▶ **Your instructions**: In the data below, find each line that contains the word "tail" and copy it.

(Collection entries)

***

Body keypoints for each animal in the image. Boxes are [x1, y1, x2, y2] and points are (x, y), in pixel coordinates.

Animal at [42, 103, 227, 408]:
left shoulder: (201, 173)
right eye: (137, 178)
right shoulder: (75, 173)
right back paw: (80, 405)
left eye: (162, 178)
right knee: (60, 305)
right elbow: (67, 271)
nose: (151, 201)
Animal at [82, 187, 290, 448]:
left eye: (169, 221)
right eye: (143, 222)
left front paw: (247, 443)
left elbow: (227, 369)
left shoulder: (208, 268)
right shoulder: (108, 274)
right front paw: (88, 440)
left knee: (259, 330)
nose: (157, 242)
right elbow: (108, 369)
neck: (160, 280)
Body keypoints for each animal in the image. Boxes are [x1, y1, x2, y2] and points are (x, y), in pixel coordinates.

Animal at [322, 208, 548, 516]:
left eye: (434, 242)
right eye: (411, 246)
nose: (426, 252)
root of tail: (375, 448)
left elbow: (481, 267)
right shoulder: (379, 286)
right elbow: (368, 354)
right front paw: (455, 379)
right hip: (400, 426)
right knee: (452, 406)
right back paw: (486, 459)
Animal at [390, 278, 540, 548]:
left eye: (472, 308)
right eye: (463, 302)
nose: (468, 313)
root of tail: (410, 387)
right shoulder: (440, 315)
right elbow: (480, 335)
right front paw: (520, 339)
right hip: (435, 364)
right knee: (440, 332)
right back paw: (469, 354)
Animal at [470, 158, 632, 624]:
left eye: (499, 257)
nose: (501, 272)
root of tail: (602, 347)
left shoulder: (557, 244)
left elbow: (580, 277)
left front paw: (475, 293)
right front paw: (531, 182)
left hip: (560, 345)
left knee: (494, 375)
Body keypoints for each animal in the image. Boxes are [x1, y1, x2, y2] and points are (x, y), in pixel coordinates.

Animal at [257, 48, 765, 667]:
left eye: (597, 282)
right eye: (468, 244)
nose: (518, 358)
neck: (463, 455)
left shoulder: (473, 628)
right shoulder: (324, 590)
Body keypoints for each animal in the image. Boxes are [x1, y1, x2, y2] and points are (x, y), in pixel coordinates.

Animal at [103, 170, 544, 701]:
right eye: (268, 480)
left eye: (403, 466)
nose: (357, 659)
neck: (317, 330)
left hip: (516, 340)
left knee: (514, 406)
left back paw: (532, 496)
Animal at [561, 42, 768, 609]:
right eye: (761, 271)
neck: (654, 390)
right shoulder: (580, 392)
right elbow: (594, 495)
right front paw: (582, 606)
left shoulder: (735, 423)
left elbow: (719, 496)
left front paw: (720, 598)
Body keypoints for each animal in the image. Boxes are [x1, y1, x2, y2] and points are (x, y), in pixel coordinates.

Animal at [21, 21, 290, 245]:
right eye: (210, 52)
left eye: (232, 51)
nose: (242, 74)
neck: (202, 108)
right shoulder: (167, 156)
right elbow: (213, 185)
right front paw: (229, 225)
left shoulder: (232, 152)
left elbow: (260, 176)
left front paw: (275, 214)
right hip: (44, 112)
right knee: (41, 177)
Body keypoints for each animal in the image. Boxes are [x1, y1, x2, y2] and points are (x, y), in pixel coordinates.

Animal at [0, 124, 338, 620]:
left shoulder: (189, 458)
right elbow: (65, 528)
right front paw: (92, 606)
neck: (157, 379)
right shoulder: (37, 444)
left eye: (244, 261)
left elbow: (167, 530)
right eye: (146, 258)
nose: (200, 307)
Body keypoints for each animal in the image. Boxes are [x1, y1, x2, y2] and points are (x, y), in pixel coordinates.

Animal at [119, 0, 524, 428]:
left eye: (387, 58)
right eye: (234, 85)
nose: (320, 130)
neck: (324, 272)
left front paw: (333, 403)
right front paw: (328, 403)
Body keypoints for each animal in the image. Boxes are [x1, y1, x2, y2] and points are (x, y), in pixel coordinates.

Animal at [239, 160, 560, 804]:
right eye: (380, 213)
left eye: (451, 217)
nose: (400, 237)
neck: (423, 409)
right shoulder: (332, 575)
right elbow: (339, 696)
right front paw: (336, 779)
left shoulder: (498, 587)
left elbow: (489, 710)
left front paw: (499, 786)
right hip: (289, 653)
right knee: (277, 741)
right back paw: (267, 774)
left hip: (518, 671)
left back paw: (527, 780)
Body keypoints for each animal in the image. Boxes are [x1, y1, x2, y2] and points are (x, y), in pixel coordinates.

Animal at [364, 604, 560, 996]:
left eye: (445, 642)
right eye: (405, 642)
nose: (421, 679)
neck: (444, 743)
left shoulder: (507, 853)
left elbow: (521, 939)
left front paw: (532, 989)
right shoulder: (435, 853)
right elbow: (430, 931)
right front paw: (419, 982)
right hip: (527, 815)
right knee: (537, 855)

***

▶ **Exercise output**:
root of tail: (375, 448)
root of tail: (410, 387)
root of tail: (602, 347)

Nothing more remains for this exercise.